Peter Landman reports from the Council cabinet on budget cuts to deal with overspending that will extend well into 2024.
By Peter Landman

Cerullo/unsplash
Newham Council will slash its looming £14 million budget deficit with a crisis programme of savings that will affect jobs, support for young people and money available to tackle the Borough’s deepening homes crisis.
The Council cabinet has agreed a list of urgent cuts over the coming months to reduce the budget deficit by half and warned of more to come next year as officials scramble to balance the books.
Cuts agreed by the Council involve:
- Fewer jobs for agency workers
- A ban on overtime working by Council staff
- A freeze on recruitment for Council jobs
There will also be less money spent on young people’s services and some resources allocated for social housing will be transferred to address the homelessness and temporary accommodation crisis.
Savings will be made across a range of Council areas including adult social care (£3,433,000); housing and community wealth (£600,000); transfer of social housing for 2023/24 to temporary accommodation (£1,770,000) and youth services (£1,200,00); in total more than half of the deficit will be dealt with in the short term.
Council leaders blame government cuts, economic austerity and neglect over the crisis facing local authorities with high levels of deprivation for the financial crisis.
Cllr Zulfiqar Ali, the cabinet member for finance, told the meeting that areas such as funding for social care of both adults and children are grossly underfunded by government. He said London’s homelessness crisis is the most severe in the country and that London boroughs have an average estimated overspend of £12m in 2023/24, all as a result of the failure of government policy.
Part of the problem facing the Council has been a spike in spending on homelessness.

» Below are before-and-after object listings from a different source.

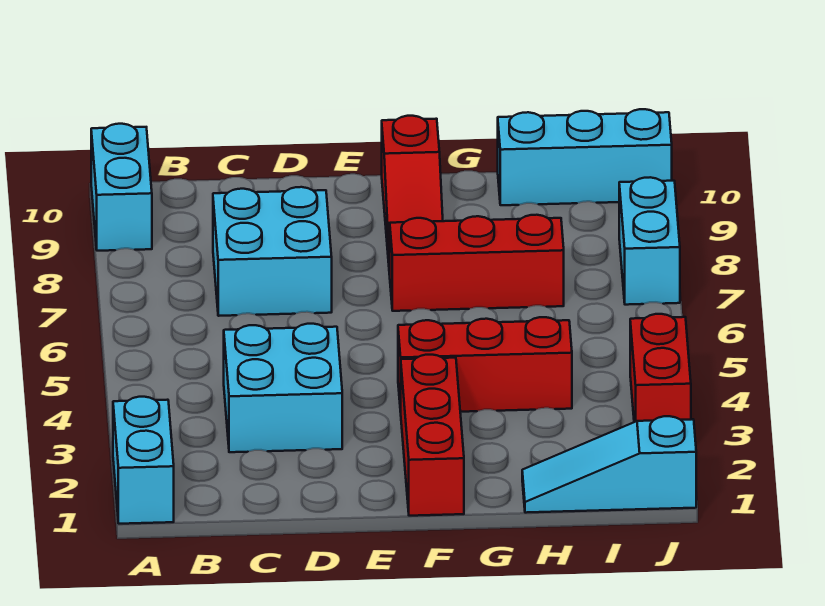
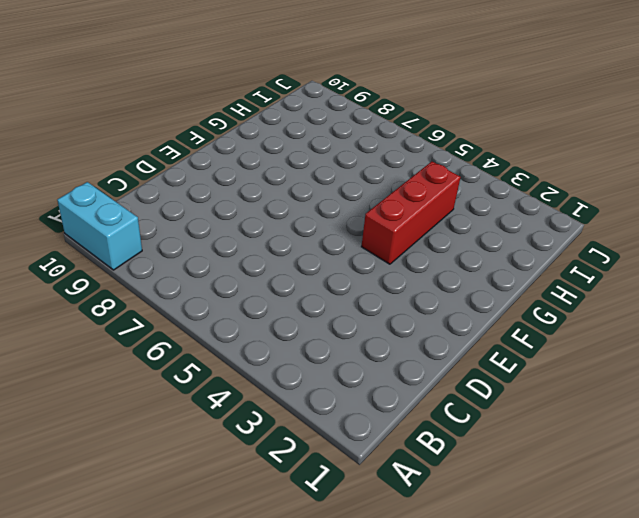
none -> cyan brick A1:A2 level 1
none -> cyan brick C3:D4 level 1
none -> cyan brick C7:D8 level 1

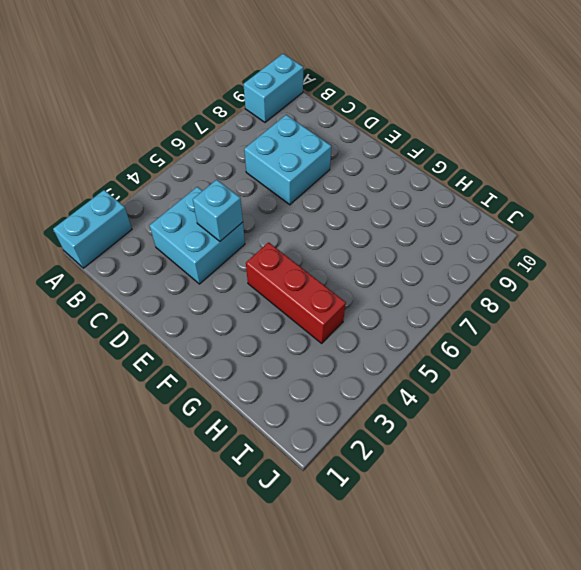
cyan brick D4 level 2 -> none
none -> red brick F1:F3 level 1
none -> red brick F7:H7 level 1
none -> red slope F8:F10 level 1 top 10

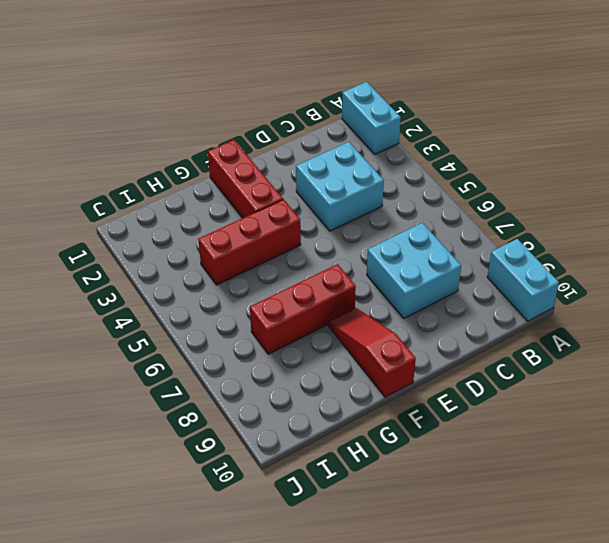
none -> cyan slope H1:J1 level 1 top J
none -> cyan brick H10:J10 level 1
none -> red brick J3:J4 level 1

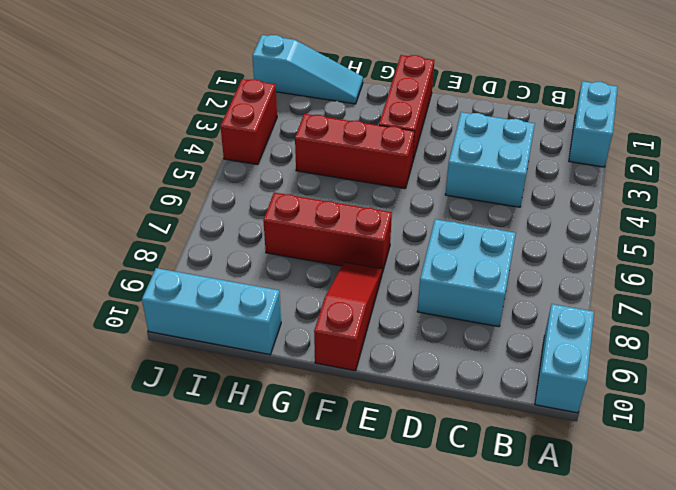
none -> cyan brick J7:J8 level 1

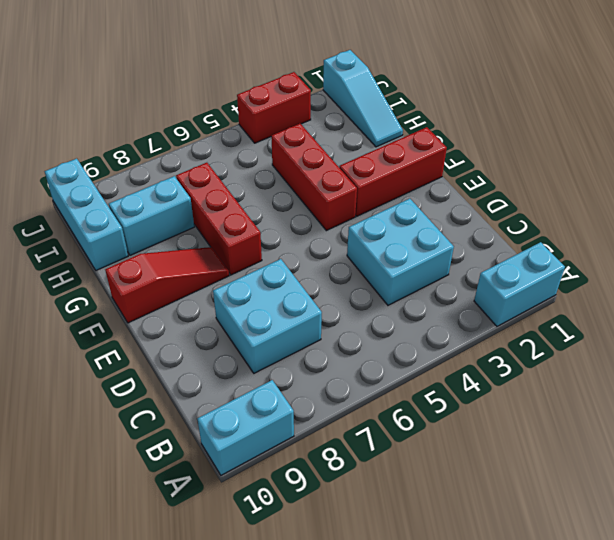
cyan brick H8:H9 level 1 -> cyan brick J7:J8 level 1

There was a 35% increase in the number of households presenting as homeless from February 2022 to 2023. In July it was revealed the Council had spent £7.4 million more than its budget for temporary accommodation.
Around seven per cent of the Borough’s residents living in temporary accommodation are placed in hotels, which has put “massive pressure” on the Council ’s finances.

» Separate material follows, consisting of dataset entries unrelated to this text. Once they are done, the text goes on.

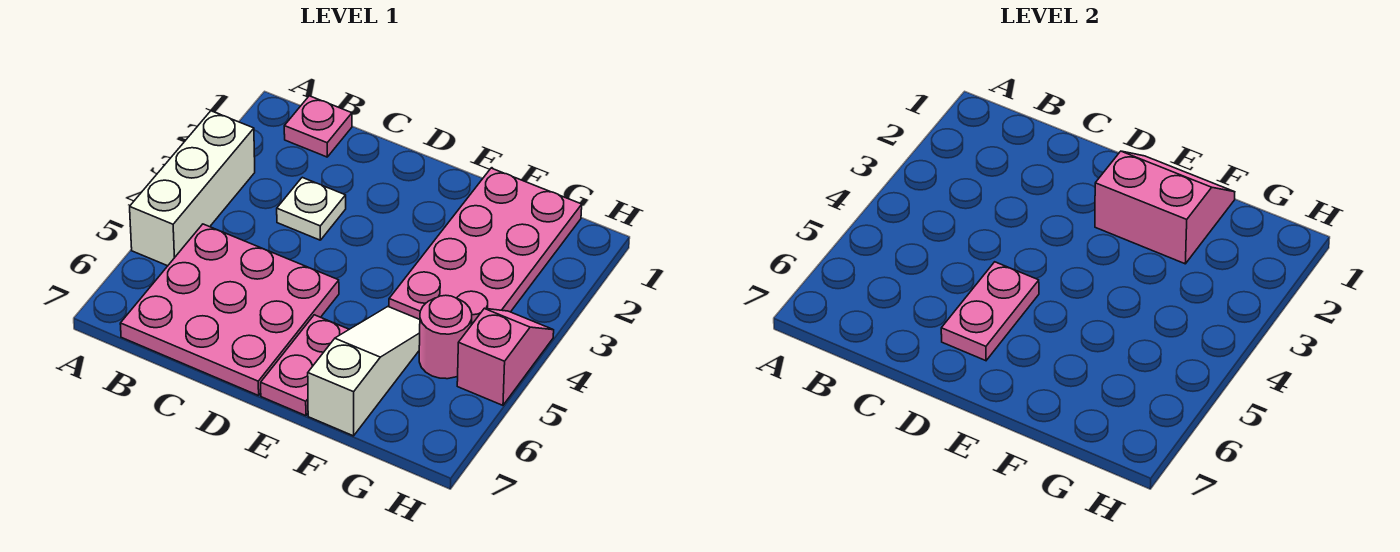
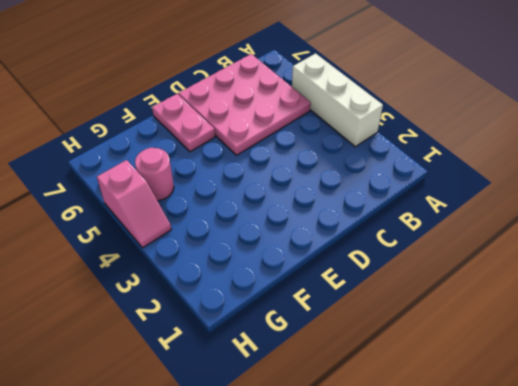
none -> pink plate B1 level 1
none -> white plate C3 level 1

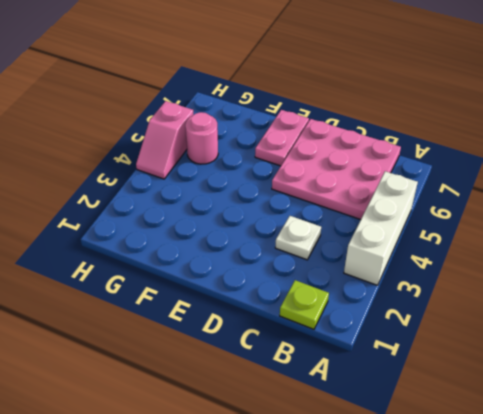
lime plate B1 level 1 -> pink plate B1 level 1
none -> pink plate F1:G4 level 1
none -> white slope F5:F7 level 1 top 7

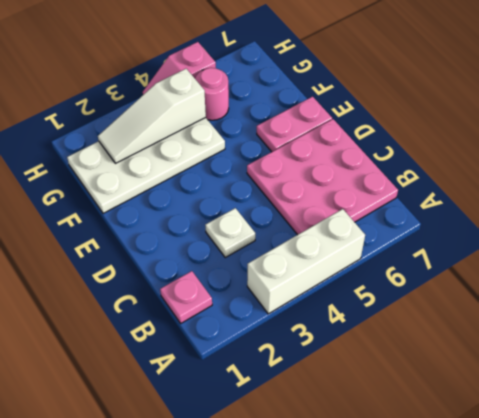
white plate F1:G4 level 1 -> pink plate F1:G4 level 1
white slope G2:G4 level 2 top 4 -> white slope F5:F7 level 1 top 7
none -> pink plate D5:D6 level 2
none -> pink slope E1:F2 level 2 top 2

As a result the Council is planning to extend its use of places outside the Borough for temporary accommodation, even though, as reported in Newham Voices last month in places like Chatham there is local opposition to Newham’s transfer of its homeless families.
Mayor of Newham, Rokhsana Fiaz, said: “We are continuing to take swift action to tackle the financial challenges facing our Borough, using effective and robust financial management alongside a host of measures that will ensure that vital services continue.”
She said the action by the Council will drive down spending to reduce the budget deficit from £14.2m to £7.3m.
“Years of austerity, cuts in funding, high inflation, higher demand for key services and the lack of reform to local government funding is stretching our budget like never before,” she said.
Despite the latest cuts problems will still remain, so more cuts are expected in the budget for next year.
All change at the gym: new contract for leisure centres
The Council has agreed a combined leisure management health promotion contract with Greenwich Leisure bringing to an end the existing arrangement with Active Newham.
The new deal will recognise the need for more physical activity and the high incidence of obesity, particularly among children.
It includes a range of health promotion initiatives, including free swimming for children under 16, and people over 60; specially designed classes and facilities for older people; lower intensity classes and activities for people new to physical exercise.
There will be discounts for community projects on physical activity, with existing discounts for people on benefits and over 60 and free off peak membership for refugees in Newham.